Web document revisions
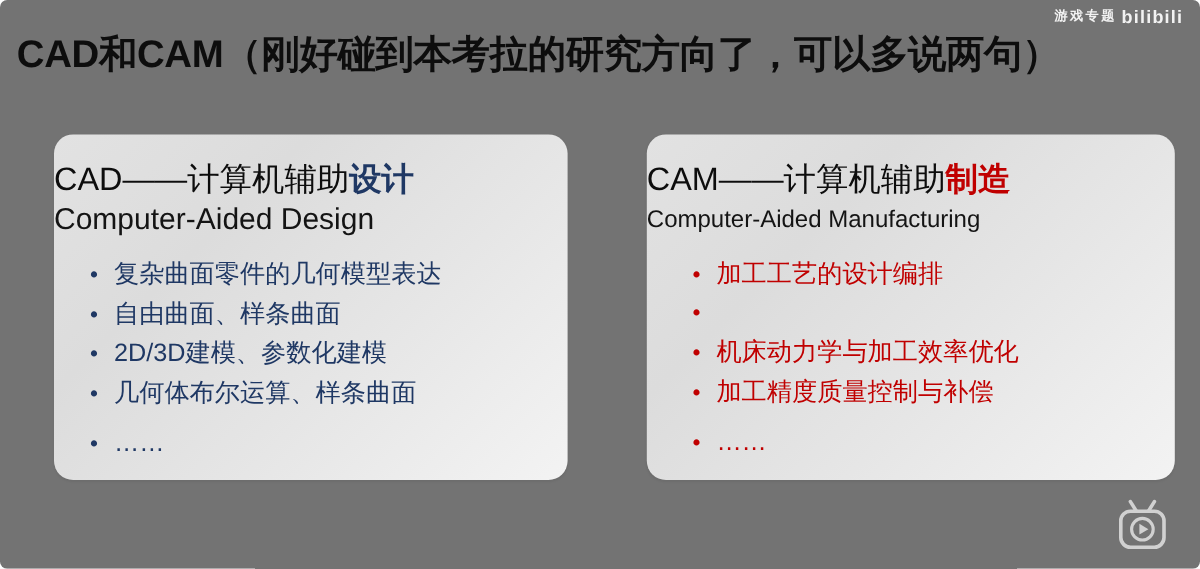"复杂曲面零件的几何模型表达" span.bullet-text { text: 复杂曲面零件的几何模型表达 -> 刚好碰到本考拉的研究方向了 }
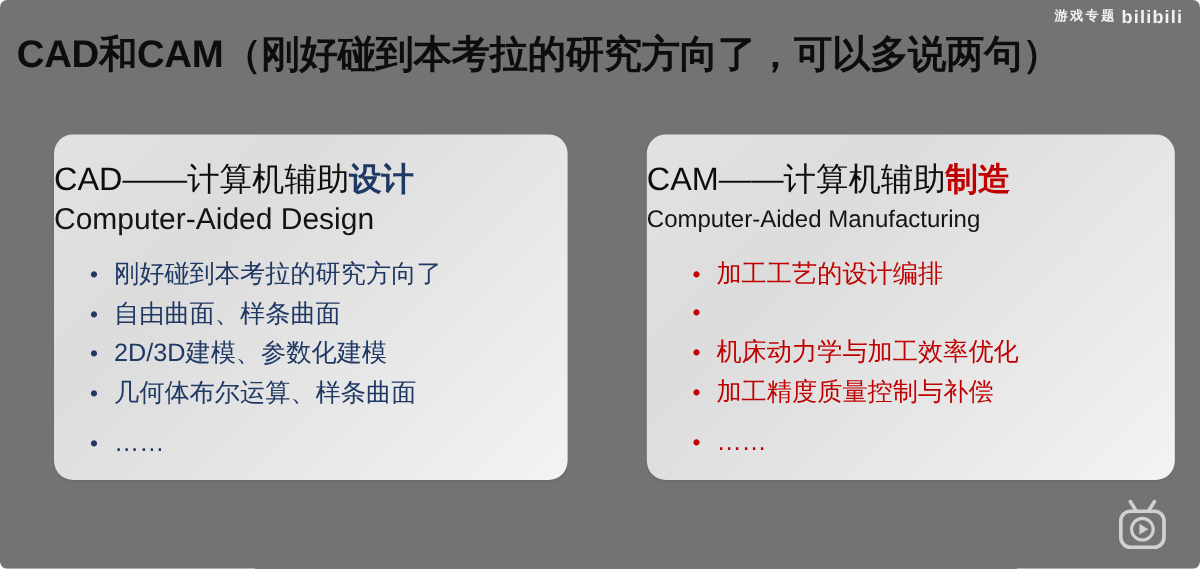"加工工艺的设计编排" span.bullet-text { html: <span>加工工艺的设计编排</span> -> none }
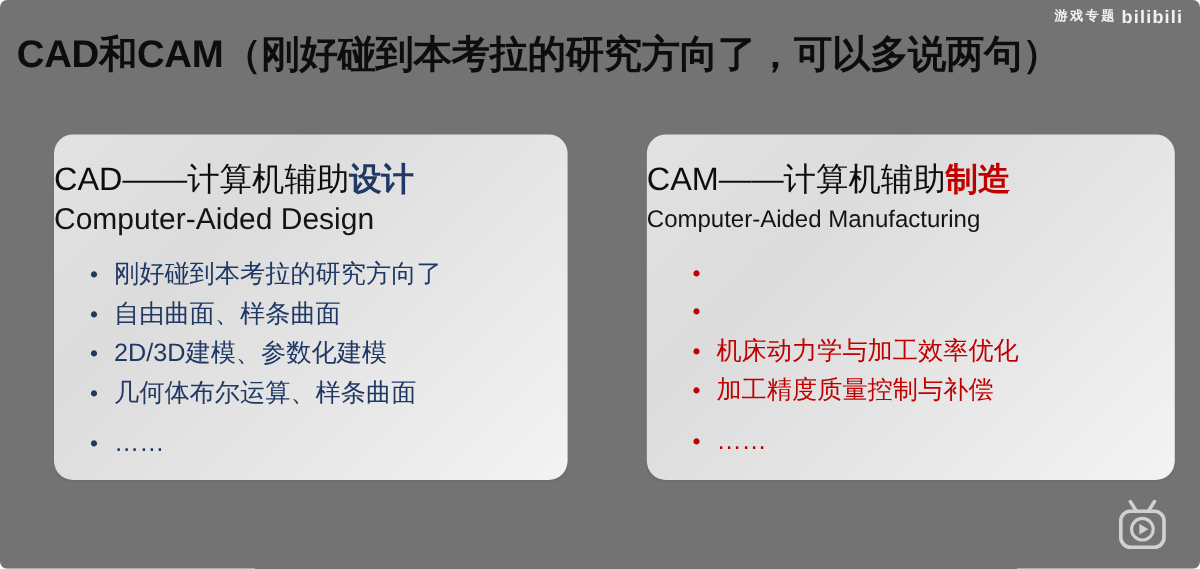"加工路径生成与干涉检测" span.bullet-text { html: none -> <span>加工路径生成与干涉检测</span> }
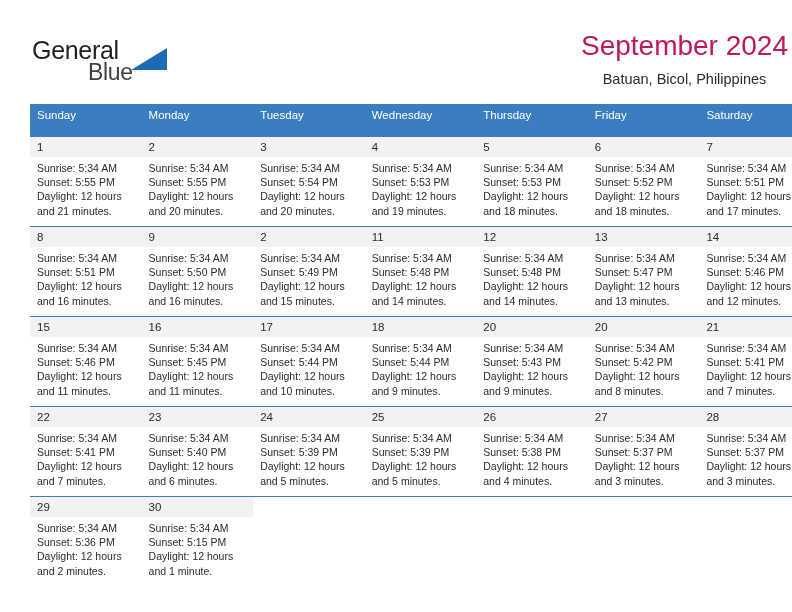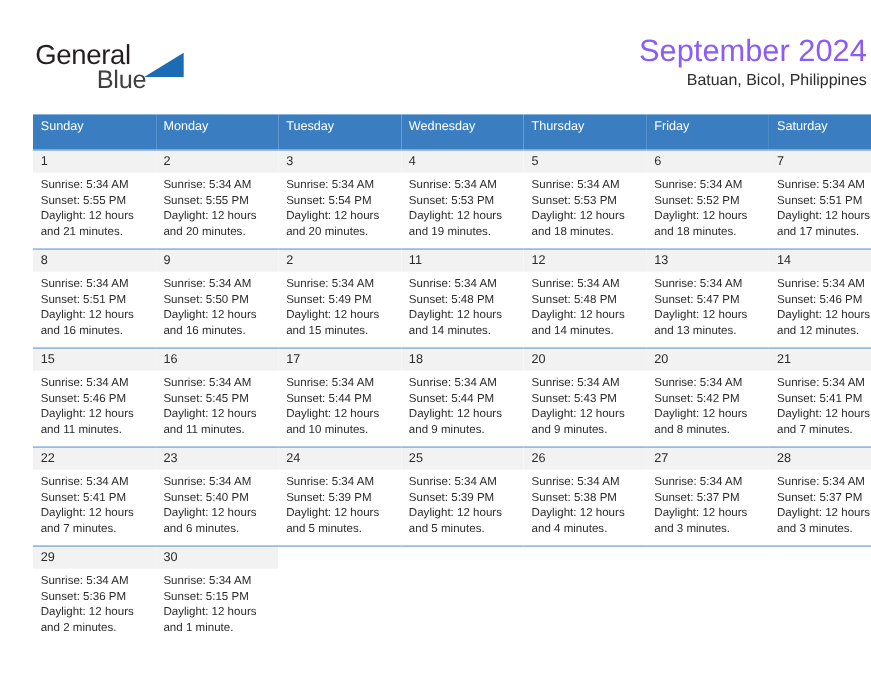"September 2024" .cal-title { color: #8b5cf6 -> #be185d }
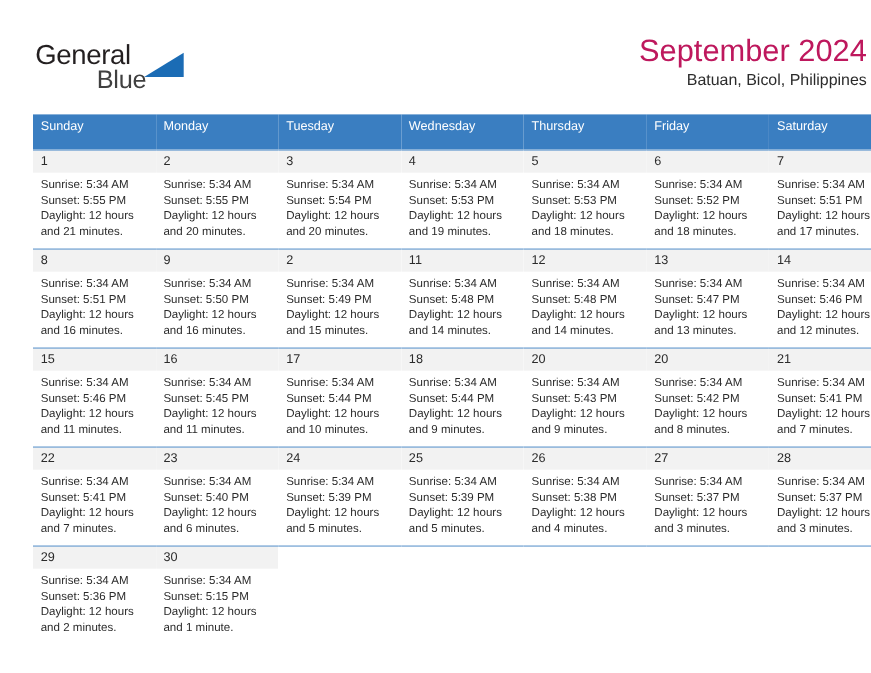"Batuan, Bicol, Philippines" .cal-subtitle { margin-top: none -> 6px; text-align: none -> center }
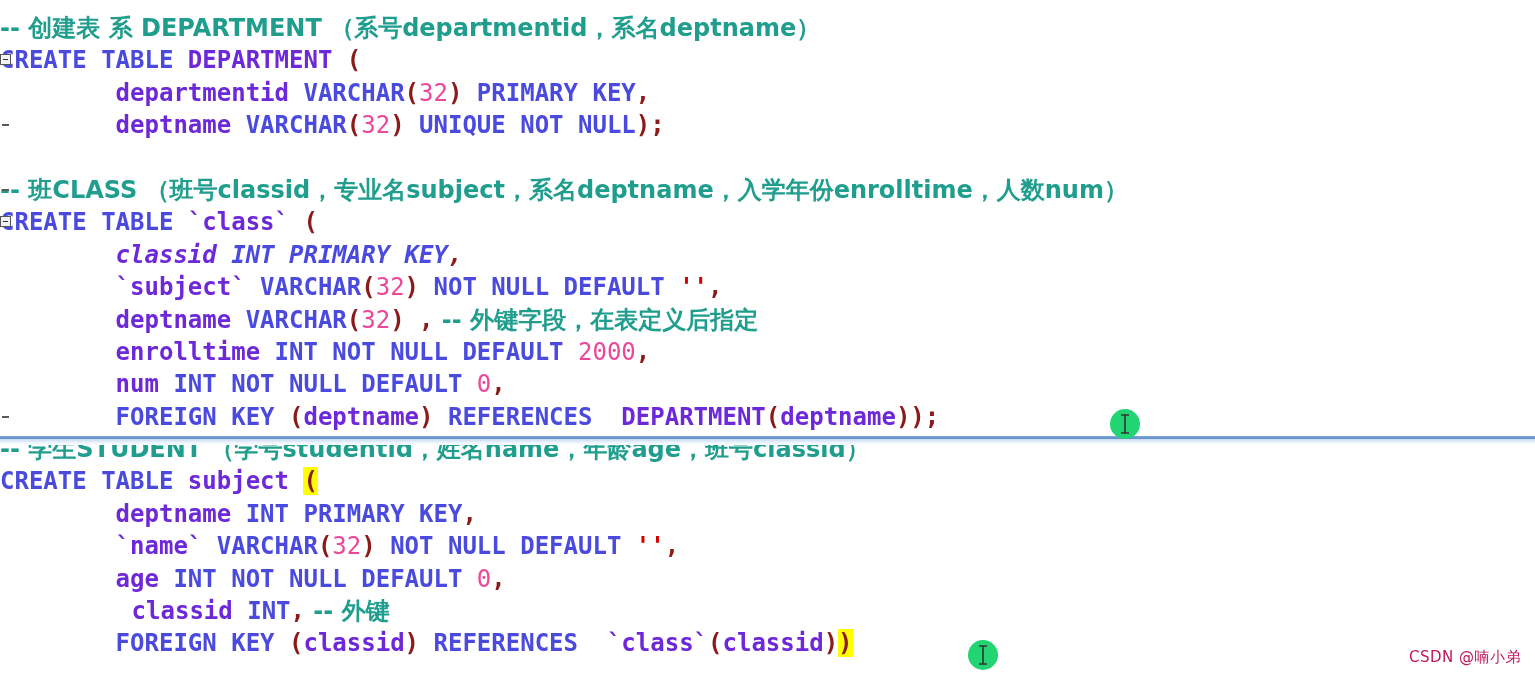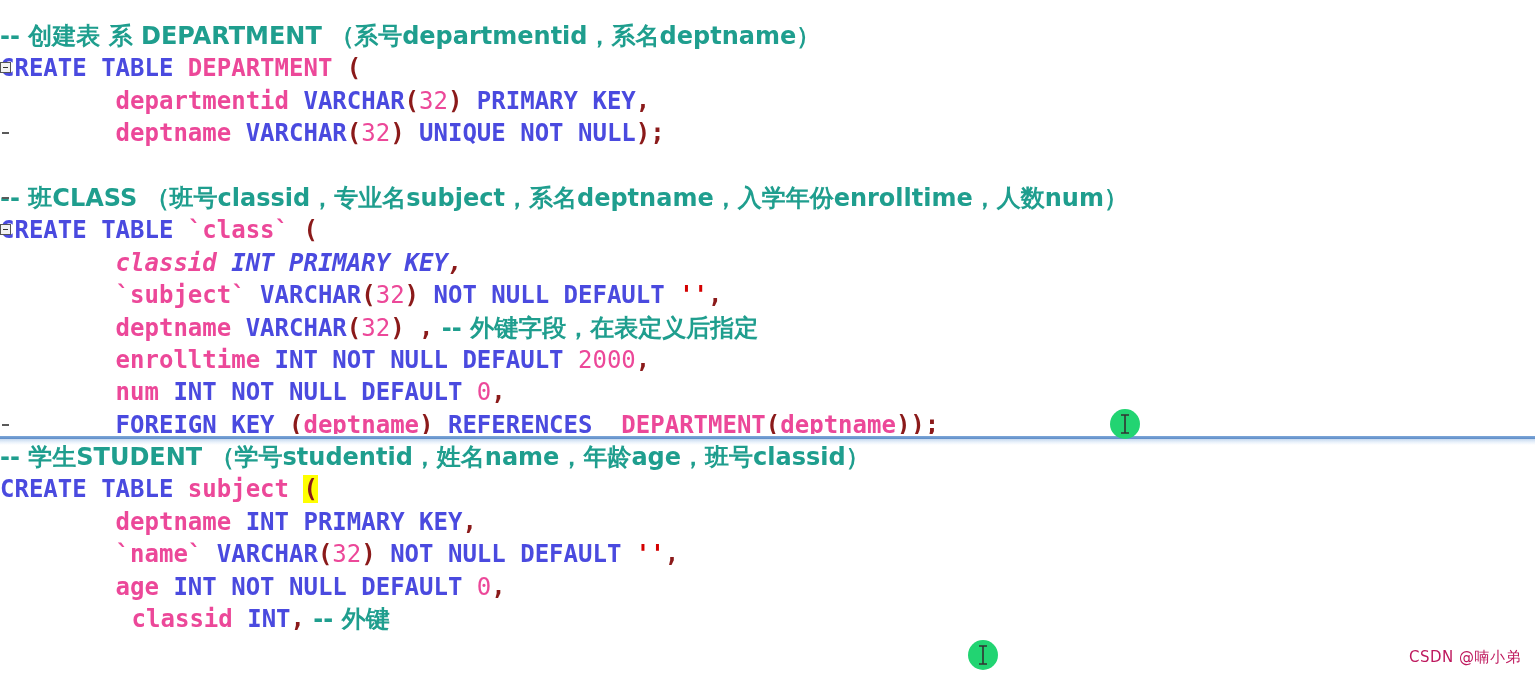"-- 创建表 系 DEPARTMENT" .code-area { padding-top: 20px -> 12px }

Brief – Your copy must match the records above word for word and contain no pictures.

Reply to the task –
"复杂曲面零件的几何模型表达" span.bullet-text { text: 复杂曲面零件的几何模型表达 -> 刚好碰到本考拉的研究方向了 }
"加工工艺的设计编排" span.bullet-text { html: <span>加工工艺的设计编排</span> -> none }
"加工路径生成与干涉检测" span.bullet-text { html: none -> <span>加工路径生成与干涉检测</span> }
"September 2024" .cal-title { color: #8b5cf6 -> #be185d }
"Batuan, Bicol, Philippines" .cal-subtitle { margin-top: none -> 6px; text-align: none -> center }
"-- 创建表 系 DEPARTMENT" .code-area { padding-top: 20px -> 12px }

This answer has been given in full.